Around 2008 it passed to its fifth owner, a well-known Porsche enthusiast, who soon requested a copy of its Kardex to learn what he could of its specifications and history. He subsequently took the car, then showing about 64,000 total original miles, to Paul Kramer at The Auto Kennel in Costa Mesa, California. The owner’s goal, as Kramer wrote on the Early 911S website, “was not to make it a PCA Concours car, but rather a very nice example that would be true to original as well as being reliable to take on long drives and simply enjoy. Because the condition of the original trim, interior, and other bits and pieces was in such good shape, his goal was to retain as much originality as possible to help preserve the car’s history.”
What began as a top-end freshening soon became a full mechanical rebuild with many new parts including valves, bearings – although the originals showed no wear – custom rings to fit honed cylinders, an upgraded oil pump, 930 tensioners; along with timing chains, rocker arms and shafts; motor mounts, and SSI heat exchangers. The twin Weber carburetors were rebuilt and the magnesium fan was polished. The transmission was fully rebuilt with new shorter gearing in third, fourth, and top. The flywheel was resurfaced and a new clutch package was installed. The suspension was properly rebuilt with all components powder-coated. There were new Koni shocks, bushings, Turbo tie-rod ends, and new factory axles. The four-wheel disc brakes were overhauled and the calipers rebuilt. All brake lines were replaced.

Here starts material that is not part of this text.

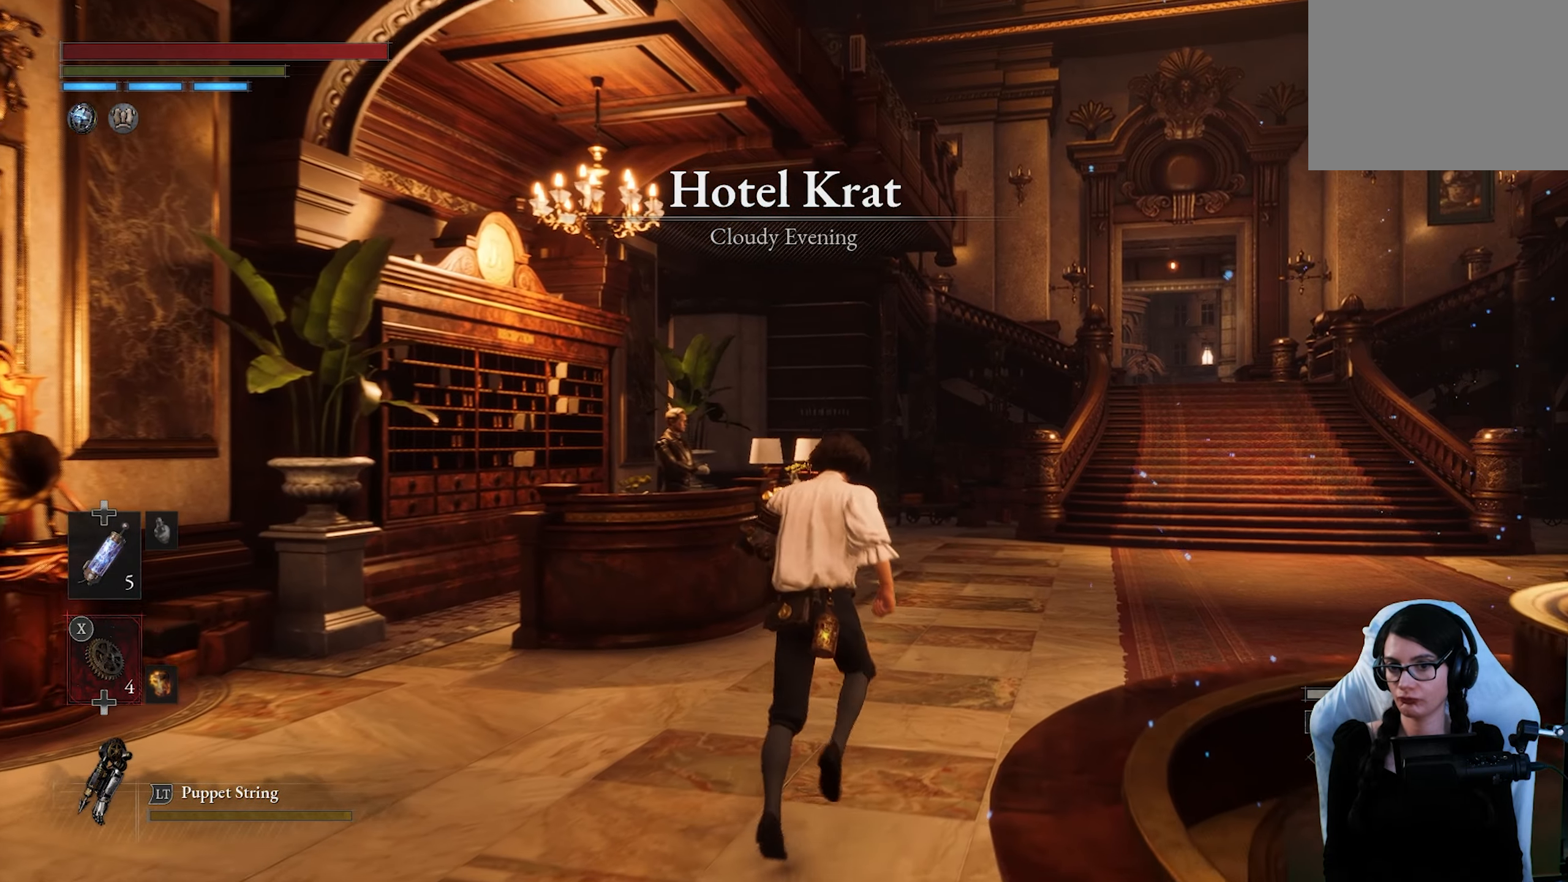
{"dt_ms": 500, "buttons": [], "left_stick": "up-right", "right_stick": "center", "button_events": []}
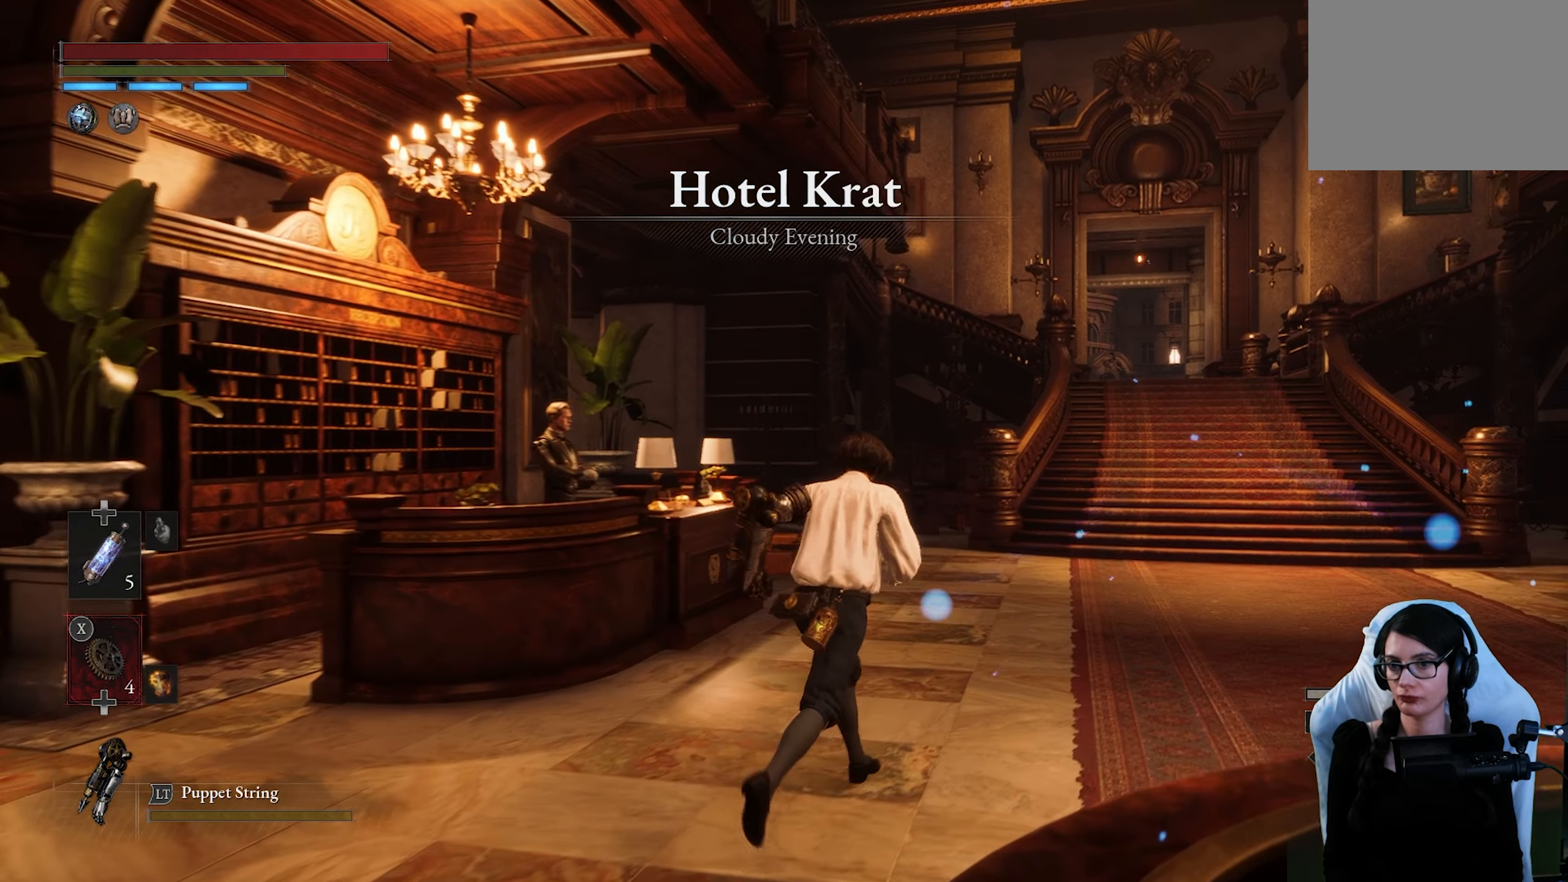
{"dt_ms": 1000, "buttons": [], "left_stick": "center", "right_stick": "center", "button_events": []}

With the drivetrain out of the car, the owner decided to have the shell repainted in its original color. The body was sent to Best of Show Coachworks near San Diego, California, where the glass was carefully removed and the shell stripped to bare metal, by hand on top and by soda-blasting underneath. Glasurit supplied correctly-formulated factory original 6605 Bahama Yellow paint and the car was refinished to show quality standards. During re-assembly, all gaps were judged to be excellent. All new seals and gaskets including the doors, lids, Targa bar, and top were installed, along with a new windshield and a set of NOS 1967 headlight assemblies. Although the door window frames were re-chromed, other original brightwork was retained, including the door handles, exterior mirror, and non-functioning fog lights. The engine grille is original and unrestored, as are the Targa bar, and badging. The original, one-year-only Fuchs 4.5 x 15 alloy wheels were refinished by Harvey Weidman.
The interior also received scrupulous attention; it remains mostly original barring the carpet, which was replaced at Autos International. Autos International also replaced the vinyl around the windshield and Targa bar. Kramer also stated that the door panels and sunvisors, dashboard top and knee-pads are original and unrestored. The original instruments were refurbished and the rear-view mirror was replaced. It has also been equipped with an extended-hub steering wheel. Today, this rare matching numbers Bahama Yellow 911 S Soft-Window Targa retains a binder of original documentation, along with its trunk-mounted spare, jack, and tool kit. Rare is the opportunity to acquire a special early open-air 911, especially one that has been described as one of the finest of its kind, recording approximately a thousand miles since restoration.